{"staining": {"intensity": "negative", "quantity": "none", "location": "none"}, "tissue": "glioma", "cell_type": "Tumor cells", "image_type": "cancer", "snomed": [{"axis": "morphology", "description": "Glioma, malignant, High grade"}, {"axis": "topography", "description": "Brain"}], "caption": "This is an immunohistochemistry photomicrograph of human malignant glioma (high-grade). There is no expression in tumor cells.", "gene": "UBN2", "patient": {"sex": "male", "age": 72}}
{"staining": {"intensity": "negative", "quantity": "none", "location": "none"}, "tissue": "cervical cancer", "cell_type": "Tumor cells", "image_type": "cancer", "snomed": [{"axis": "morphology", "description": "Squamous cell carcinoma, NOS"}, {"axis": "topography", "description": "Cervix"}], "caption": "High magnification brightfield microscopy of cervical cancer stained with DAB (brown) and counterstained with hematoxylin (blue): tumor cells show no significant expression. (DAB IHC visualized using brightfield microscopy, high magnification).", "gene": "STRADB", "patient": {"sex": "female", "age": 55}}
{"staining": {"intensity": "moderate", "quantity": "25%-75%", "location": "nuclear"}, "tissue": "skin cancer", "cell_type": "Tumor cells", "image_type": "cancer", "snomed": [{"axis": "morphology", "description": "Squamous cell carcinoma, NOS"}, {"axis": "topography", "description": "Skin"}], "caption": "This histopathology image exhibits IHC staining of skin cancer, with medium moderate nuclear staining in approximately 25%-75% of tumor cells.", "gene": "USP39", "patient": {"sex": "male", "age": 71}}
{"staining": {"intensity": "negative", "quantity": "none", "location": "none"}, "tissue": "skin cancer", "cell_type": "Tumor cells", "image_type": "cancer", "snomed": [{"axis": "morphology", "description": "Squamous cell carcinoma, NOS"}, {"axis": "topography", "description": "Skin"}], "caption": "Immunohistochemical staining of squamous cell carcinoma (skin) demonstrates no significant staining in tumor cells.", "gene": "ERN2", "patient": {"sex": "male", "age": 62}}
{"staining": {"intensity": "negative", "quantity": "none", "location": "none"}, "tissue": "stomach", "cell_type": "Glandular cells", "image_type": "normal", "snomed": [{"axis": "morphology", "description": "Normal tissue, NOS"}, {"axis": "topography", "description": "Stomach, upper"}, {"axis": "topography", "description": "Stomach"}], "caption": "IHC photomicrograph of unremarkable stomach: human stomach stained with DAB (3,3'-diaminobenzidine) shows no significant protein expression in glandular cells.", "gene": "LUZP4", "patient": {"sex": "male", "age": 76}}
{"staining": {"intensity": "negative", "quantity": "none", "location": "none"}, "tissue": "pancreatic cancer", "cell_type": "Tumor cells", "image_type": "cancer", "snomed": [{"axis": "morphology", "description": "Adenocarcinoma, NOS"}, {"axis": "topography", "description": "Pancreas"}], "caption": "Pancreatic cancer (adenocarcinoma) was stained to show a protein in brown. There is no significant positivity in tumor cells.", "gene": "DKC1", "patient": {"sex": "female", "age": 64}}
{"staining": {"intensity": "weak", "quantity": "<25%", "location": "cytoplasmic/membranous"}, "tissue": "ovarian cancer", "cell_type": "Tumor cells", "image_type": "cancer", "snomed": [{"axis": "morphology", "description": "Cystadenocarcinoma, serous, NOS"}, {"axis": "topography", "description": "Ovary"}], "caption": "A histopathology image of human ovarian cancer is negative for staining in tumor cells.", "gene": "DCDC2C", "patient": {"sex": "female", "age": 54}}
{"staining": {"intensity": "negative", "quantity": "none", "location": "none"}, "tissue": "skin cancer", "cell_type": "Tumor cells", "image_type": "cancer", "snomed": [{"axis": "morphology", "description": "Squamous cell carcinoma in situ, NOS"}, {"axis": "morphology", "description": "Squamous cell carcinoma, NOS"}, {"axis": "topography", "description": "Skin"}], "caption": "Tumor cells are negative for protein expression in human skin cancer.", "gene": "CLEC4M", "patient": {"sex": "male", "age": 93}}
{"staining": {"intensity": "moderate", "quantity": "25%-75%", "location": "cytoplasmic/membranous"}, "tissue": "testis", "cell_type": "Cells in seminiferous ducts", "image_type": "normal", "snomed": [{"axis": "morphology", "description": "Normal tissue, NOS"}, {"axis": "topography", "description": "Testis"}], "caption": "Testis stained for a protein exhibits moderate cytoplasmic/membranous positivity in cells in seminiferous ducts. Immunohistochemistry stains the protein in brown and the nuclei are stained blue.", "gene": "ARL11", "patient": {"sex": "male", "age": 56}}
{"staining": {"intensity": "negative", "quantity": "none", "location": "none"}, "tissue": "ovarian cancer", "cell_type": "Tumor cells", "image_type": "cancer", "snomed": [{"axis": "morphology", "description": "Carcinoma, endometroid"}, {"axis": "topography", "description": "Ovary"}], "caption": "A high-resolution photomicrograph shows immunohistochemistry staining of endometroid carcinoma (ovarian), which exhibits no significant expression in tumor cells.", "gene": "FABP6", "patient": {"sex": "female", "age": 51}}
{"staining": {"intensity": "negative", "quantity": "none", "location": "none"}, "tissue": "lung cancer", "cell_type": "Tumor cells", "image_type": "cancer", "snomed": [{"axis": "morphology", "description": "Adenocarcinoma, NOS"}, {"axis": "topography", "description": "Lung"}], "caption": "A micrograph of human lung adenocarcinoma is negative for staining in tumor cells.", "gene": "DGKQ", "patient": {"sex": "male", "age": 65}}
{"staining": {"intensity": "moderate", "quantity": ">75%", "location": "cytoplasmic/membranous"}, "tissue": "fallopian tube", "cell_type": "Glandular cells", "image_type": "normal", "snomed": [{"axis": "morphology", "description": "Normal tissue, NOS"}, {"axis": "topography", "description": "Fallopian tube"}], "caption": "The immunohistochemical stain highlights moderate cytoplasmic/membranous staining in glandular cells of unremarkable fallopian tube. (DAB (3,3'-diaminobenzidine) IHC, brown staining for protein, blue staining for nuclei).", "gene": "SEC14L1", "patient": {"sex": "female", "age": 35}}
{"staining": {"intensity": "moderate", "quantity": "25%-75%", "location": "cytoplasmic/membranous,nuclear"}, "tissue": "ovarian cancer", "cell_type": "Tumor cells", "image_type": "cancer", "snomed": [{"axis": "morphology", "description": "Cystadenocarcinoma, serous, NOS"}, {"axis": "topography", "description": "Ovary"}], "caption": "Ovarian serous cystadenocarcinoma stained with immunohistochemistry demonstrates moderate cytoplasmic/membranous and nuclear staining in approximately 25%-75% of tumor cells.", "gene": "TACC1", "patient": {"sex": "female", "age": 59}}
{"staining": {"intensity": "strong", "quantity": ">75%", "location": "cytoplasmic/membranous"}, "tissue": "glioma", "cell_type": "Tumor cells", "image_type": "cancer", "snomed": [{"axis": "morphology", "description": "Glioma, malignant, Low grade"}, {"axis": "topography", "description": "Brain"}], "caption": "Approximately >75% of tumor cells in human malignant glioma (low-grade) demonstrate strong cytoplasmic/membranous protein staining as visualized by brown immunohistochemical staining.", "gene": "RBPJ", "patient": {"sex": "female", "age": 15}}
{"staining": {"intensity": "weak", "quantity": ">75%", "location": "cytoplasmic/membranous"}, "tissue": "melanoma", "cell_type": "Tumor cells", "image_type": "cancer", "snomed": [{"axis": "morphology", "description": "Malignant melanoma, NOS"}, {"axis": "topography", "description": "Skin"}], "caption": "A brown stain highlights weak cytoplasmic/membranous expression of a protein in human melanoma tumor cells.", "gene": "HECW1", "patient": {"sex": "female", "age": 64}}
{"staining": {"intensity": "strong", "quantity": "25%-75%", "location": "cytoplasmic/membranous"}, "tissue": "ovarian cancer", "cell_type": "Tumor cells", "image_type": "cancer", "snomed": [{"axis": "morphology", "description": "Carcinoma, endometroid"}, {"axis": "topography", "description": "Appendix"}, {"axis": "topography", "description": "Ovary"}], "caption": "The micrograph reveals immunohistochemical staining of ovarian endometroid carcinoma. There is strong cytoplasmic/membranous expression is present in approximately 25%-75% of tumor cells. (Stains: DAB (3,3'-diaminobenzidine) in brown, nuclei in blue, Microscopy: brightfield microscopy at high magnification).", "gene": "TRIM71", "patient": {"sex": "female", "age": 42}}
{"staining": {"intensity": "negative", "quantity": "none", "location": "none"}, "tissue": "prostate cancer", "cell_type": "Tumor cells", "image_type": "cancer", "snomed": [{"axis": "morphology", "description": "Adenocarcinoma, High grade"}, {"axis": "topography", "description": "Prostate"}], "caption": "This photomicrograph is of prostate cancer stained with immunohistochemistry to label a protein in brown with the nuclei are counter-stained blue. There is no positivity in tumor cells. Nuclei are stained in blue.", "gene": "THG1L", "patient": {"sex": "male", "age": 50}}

**********

■ Task prompt
Could you restate, word for word, the lines above from the one with "photomicrograph of unremarkable" to the one with "cell carcinoma in", both included?

■ Response area
{"staining": {"intensity": "negative", "quantity": "none", "location": "none"}, "tissue": "stomach", "cell_type": "Glandular cells", "image_type": "normal", "snomed": [{"axis": "morphology", "description": "Normal tissue, NOS"}, {"axis": "topography", "description": "Stomach, upper"}, {"axis": "topography", "description": "Stomach"}], "caption": "IHC photomicrograph of unremarkable stomach: human stomach stained with DAB (3,3'-diaminobenzidine) shows no significant protein expression in glandular cells.", "gene": "LUZP4", "patient": {"sex": "male", "age": 76}}
{"staining": {"intensity": "negative", "quantity": "none", "location": "none"}, "tissue": "pancreatic cancer", "cell_type": "Tumor cells", "image_type": "cancer", "snomed": [{"axis": "morphology", "description": "Adenocarcinoma, NOS"}, {"axis": "topography", "description": "Pancreas"}], "caption": "Pancreatic cancer (adenocarcinoma) was stained to show a protein in brown. There is no significant positivity in tumor cells.", "gene": "DKC1", "patient": {"sex": "female", "age": 64}}
{"staining": {"intensity": "weak", "quantity": "<25%", "location": "cytoplasmic/membranous"}, "tissue": "ovarian cancer", "cell_type": "Tumor cells", "image_type": "cancer", "snomed": [{"axis": "morphology", "description": "Cystadenocarcinoma, serous, NOS"}, {"axis": "topography", "description": "Ovary"}], "caption": "A histopathology image of human ovarian cancer is negative for staining in tumor cells.", "gene": "DCDC2C", "patient": {"sex": "female", "age": 54}}
{"staining": {"intensity": "negative", "quantity": "none", "location": "none"}, "tissue": "skin cancer", "cell_type": "Tumor cells", "image_type": "cancer", "snomed": [{"axis": "morphology", "description": "Squamous cell carcinoma in situ, NOS"}, {"axis": "morphology", "description": "Squamous cell carcinoma, NOS"}, {"axis": "topography", "description": "Skin"}], "caption": "Tumor cells are negative for protein expression in human skin cancer.", "gene": "CLEC4M", "patient": {"sex": "male", "age": 93}}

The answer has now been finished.